The European Union is negotiating an Artificial Intelligence Act, the world’s first comprehensive law that aims to regulate artificial intelligence (AI) based on the risk it poses to individuals, society and the environment.
However, discussions of AI overlook one significant environmental risk: a potential increase in energy consumption from using it in everyday activities. Without acknowledging this risk, the development of AI may contribute to the climate emergency.
AI can be a double-edged sword. It can be a powerful tool for climate action, improving the efficiency of the energy grid, modelling climate change predictions or monitoring climate treaties. But the infrastructure needed to run AI is energy- and resource-intensive. “Training” a large language model such as OpenAI’s GPT-3, a popular AI-powered chatbot, requires lots of electricity to power data centres that then need lots of water to cool down.
In fact, the true scale of AI’s impact on the environment is probably underestimated, especially if we focus only on the direct carbon footprint of its infrastructure. Today, AI permeates almost all aspects of our digitalised daily lives. Businesses use AI to develop, market and deliver products, content and services more efficiently, and AI influences how we search, shop, socialise and organise our everyday lives.
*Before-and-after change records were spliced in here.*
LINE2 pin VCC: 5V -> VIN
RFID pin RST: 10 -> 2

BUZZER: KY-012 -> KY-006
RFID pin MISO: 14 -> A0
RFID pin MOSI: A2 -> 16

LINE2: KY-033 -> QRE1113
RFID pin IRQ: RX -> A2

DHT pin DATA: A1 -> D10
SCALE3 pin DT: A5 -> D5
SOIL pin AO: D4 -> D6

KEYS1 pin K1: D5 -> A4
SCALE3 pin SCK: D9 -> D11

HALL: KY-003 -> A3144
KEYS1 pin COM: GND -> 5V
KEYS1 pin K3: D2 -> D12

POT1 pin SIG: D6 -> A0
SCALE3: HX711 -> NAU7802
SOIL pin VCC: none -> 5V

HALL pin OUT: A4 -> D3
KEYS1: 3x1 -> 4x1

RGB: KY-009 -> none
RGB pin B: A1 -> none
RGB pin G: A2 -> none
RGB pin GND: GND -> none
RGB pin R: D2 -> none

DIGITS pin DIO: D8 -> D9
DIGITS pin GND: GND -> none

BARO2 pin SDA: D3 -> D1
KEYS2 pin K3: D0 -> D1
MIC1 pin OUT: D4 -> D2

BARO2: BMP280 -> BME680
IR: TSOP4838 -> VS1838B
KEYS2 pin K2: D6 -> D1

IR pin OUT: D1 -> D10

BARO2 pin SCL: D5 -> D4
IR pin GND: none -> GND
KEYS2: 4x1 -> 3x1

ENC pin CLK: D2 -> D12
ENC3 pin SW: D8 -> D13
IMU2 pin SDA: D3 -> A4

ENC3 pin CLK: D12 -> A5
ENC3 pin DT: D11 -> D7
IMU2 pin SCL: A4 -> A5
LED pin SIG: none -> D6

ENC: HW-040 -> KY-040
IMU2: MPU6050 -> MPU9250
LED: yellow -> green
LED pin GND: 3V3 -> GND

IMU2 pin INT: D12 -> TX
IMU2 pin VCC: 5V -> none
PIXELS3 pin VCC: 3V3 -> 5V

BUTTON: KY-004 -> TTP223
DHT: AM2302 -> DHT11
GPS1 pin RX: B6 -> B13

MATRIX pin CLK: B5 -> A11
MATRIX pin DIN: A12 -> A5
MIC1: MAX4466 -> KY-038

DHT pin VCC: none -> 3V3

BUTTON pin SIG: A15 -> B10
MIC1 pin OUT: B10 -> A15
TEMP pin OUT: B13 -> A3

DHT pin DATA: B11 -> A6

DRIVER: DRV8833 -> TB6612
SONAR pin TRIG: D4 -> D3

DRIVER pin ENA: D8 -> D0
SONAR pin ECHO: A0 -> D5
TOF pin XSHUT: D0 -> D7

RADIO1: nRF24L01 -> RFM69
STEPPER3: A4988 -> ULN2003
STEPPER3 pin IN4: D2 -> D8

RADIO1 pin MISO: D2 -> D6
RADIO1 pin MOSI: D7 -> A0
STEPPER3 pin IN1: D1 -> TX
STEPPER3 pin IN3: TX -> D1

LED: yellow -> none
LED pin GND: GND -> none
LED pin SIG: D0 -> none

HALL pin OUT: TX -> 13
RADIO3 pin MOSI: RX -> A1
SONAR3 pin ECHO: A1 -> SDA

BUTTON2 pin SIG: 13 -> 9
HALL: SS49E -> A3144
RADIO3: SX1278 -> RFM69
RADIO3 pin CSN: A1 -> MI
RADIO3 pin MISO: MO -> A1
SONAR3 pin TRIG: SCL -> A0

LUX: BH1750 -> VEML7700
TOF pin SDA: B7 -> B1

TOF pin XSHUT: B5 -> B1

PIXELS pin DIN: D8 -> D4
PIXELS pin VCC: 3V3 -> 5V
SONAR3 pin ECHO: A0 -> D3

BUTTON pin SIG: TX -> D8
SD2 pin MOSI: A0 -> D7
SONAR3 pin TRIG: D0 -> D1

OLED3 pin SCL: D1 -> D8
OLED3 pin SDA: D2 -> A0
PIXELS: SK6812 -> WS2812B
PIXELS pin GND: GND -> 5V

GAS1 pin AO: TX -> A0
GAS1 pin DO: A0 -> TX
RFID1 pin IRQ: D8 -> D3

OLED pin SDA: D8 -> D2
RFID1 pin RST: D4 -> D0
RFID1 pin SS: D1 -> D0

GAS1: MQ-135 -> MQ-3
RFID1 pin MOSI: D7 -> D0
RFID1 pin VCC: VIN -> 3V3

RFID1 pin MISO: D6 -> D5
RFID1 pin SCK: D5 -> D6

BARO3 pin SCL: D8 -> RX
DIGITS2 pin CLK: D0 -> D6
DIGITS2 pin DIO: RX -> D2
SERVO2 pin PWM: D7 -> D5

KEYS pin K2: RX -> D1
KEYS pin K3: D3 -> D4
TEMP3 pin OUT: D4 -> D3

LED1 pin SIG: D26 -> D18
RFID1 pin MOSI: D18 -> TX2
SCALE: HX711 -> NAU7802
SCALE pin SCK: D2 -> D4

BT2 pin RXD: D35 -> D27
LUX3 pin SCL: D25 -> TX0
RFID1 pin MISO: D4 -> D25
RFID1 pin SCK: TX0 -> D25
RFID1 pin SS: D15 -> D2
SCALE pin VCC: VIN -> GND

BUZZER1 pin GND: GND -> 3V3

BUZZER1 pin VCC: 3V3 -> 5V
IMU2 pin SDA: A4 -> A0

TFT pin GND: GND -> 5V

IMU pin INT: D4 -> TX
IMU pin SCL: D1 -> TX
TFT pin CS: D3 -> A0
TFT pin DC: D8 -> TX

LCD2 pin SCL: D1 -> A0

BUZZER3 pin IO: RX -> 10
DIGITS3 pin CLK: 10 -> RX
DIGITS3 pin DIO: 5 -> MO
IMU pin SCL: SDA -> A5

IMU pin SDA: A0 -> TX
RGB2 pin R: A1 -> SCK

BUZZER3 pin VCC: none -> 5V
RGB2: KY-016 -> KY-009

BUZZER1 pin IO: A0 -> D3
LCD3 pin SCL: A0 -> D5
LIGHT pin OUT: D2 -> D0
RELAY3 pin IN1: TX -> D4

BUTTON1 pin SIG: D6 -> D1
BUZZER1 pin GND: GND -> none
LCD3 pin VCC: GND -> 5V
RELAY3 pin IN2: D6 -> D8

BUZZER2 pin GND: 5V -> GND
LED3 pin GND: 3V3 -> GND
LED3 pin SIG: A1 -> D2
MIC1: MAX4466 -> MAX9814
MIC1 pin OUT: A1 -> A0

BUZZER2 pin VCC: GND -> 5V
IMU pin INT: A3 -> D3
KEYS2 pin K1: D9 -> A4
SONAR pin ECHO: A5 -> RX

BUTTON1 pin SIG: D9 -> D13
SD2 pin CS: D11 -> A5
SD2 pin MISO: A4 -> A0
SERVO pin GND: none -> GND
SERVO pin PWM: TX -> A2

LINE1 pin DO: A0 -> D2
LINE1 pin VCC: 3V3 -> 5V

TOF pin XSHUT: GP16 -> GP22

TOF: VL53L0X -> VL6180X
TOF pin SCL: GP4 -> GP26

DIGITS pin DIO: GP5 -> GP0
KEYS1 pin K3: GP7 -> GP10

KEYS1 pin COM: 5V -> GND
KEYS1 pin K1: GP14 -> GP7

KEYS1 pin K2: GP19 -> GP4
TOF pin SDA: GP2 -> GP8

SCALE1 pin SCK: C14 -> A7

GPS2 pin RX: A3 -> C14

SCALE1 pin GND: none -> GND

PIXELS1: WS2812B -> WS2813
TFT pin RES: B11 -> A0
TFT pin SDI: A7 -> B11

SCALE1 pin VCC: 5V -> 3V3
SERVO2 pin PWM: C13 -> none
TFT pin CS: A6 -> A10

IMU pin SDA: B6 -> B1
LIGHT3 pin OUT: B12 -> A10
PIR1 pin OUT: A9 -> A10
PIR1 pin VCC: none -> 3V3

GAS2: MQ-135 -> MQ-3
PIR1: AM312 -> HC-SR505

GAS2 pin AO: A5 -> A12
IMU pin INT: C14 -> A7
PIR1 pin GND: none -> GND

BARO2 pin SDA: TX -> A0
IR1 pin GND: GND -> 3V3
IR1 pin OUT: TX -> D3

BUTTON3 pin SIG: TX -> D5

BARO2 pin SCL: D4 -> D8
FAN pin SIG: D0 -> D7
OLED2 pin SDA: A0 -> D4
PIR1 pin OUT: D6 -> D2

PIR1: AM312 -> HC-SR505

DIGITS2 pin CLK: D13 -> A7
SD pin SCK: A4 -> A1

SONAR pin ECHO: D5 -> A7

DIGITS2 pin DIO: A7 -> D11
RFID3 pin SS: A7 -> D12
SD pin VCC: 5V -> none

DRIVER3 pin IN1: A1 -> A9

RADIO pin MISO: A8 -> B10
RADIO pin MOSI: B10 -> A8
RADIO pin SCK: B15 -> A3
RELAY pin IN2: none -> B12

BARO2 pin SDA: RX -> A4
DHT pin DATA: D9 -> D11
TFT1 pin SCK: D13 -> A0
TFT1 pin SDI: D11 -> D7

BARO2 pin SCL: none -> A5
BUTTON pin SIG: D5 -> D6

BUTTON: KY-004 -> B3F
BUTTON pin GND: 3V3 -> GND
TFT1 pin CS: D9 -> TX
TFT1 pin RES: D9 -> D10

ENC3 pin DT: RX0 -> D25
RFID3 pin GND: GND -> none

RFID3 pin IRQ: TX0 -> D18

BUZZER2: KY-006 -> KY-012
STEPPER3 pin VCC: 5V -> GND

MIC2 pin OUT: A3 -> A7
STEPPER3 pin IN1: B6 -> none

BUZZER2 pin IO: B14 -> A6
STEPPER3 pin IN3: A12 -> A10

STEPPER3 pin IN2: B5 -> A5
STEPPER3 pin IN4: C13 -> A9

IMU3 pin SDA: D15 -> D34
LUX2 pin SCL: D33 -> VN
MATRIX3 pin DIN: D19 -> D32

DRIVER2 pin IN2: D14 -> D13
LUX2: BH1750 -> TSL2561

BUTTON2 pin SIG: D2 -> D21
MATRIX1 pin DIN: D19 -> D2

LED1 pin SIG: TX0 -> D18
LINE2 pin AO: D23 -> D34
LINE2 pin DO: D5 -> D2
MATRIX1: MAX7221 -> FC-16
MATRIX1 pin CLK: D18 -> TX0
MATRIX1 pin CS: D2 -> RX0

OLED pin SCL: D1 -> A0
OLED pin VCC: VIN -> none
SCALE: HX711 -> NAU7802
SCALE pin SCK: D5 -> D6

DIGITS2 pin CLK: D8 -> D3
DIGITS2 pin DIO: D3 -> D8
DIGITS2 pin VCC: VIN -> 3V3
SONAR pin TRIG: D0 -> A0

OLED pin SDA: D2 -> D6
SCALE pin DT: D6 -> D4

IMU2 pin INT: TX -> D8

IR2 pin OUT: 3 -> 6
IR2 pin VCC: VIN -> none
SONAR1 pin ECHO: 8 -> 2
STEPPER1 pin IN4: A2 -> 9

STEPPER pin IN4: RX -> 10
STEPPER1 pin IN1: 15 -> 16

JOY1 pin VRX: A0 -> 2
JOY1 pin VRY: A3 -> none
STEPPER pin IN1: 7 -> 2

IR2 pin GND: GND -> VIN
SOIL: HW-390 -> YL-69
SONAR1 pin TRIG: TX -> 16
These changes have massive implications for our total energy consumption at a time when we need to actively reduce it. And it’s not yet clear that AI will support us in making more climate-positive choices.
How AI is changing us
AI can indirectly change how much energy we use by changing our activities and behaviour – for instance, by completing tasks more efficiently or by substituting analogue tools like physical maps for their digital equivalents. However, things can backfire if convenience and lower costs simply spur demand for more goods or services. This is known as a “rebound effect”, and when the rebound effect is larger than the energy saving, it leads to greater energy use overall. Whether AI leads to more or less energy use will depend on how we adapt to using it.
For example, AI-powered smart home systems can improve energy efficiency by controlling heating and appliances. A smart heating system is estimated to reduce gas consumption by around 5%. Home energy management and automation could even reduce households’ CO₂ consumption by up to 40%.
However, a more efficient and comfortably heated home can make people stay at home more often with the heating on. People may also have increased comfort expectations of a warmer house and pre-warming of spaces. A study on smart homes found that people purchase and use additional smart devices to increase control and comfort, rather than to use less energy.
In the transport sector, ride-hailing apps that use AI to optimise routes can reduce travel time, distance and congestion. Yet they are displacing more sustainable public transportation and increasing travel demand, resulting in 69% more climate pollution.
As AI in the transportation sector becomes more advanced, the effect may escalate. The convenience of an autonomous vehicle may increase people’s travel and in a worst-case scenario, double the amount of energy used for transport.
In retail, AI-powered advertising and search functions, personalised recommendations or virtual personal assistants may encourage overconsumption rather than sustainable shopping.
Rebound effects can also transpire through time use and across sectors. Research predicts that AI could take over 40% of our time spent doing domestic chores within the next ten years. That idle time is now available for other activities which may be more energy-intensive, such as additional travel.
How AI is affecting climate action
At a larger scale, AI will also have systemic impacts that threaten climate action. We are aware of AI’s risks of exacerbating misinformation, bias and discrimination, and inequalities. These risks will have knock-on effects on our ability to take action on climate change. Erosion of people’s trust, agency and political engagement may undermine their desire to cut emissions and adapt to climate change.
As we grapple with the potential risks of AI, we have to broaden our understanding of how it will affect our behaviour and our environment. Scientists have called for more work to improve and standardise accounting methodologies for reporting the carbon emissions of AI models. Others have proposed best-practice solutions to reduce energy and carbon emissions from machine learning.
These efforts tackling the direct carbon footprint of AI infrastructure are important, but not enough. When considering the true environmental impacts of AI, its indirect impact on everyday life should not be ignored.
As the technology becomes ever more embedded in our lives, its developers need to think more about human behaviour and how to avoid unintended consequences of AI-driven efficiency savings. Eventually, they’ll have to somehow embed that into the design of AI itself, so that a world in which humans rely on AI isn’t a world which uses extra energy unnecessarily.